** Opening SUPPLIED RECORDS block **
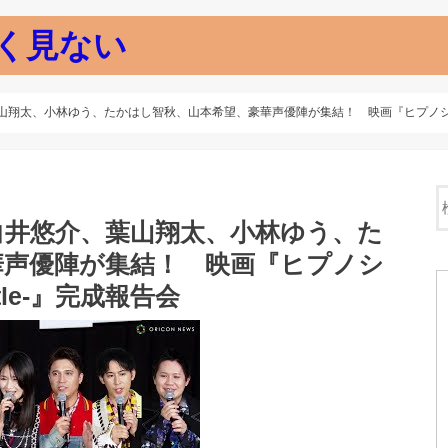
く見ない
、小林ゆう、たかはし智秋、山本希望、豪華声優陣が集結！ 映画『ヒプノシスマイク -Di
白井悠介、葉山翔太、小林ゆう、た
華声優陣が集結！ 映画『ヒプノシ
attle-』完成報告会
** Closing SUPPLIED RECORDS block **
- _WORK TO BE COMPLETED_
A word-for-word transcription of the entries above, free of images, is what is wanted.

- _RESULT FOR THIS EXERCISE_
く見ない
、小林ゆう、たかはし智秋、山本希望、豪華声優陣が集結！ 映画『ヒプノシスマイク -Di
白井悠介、葉山翔太、小林ゆう、た
華声優陣が集結！ 映画『ヒプノシ
attle-』完成報告会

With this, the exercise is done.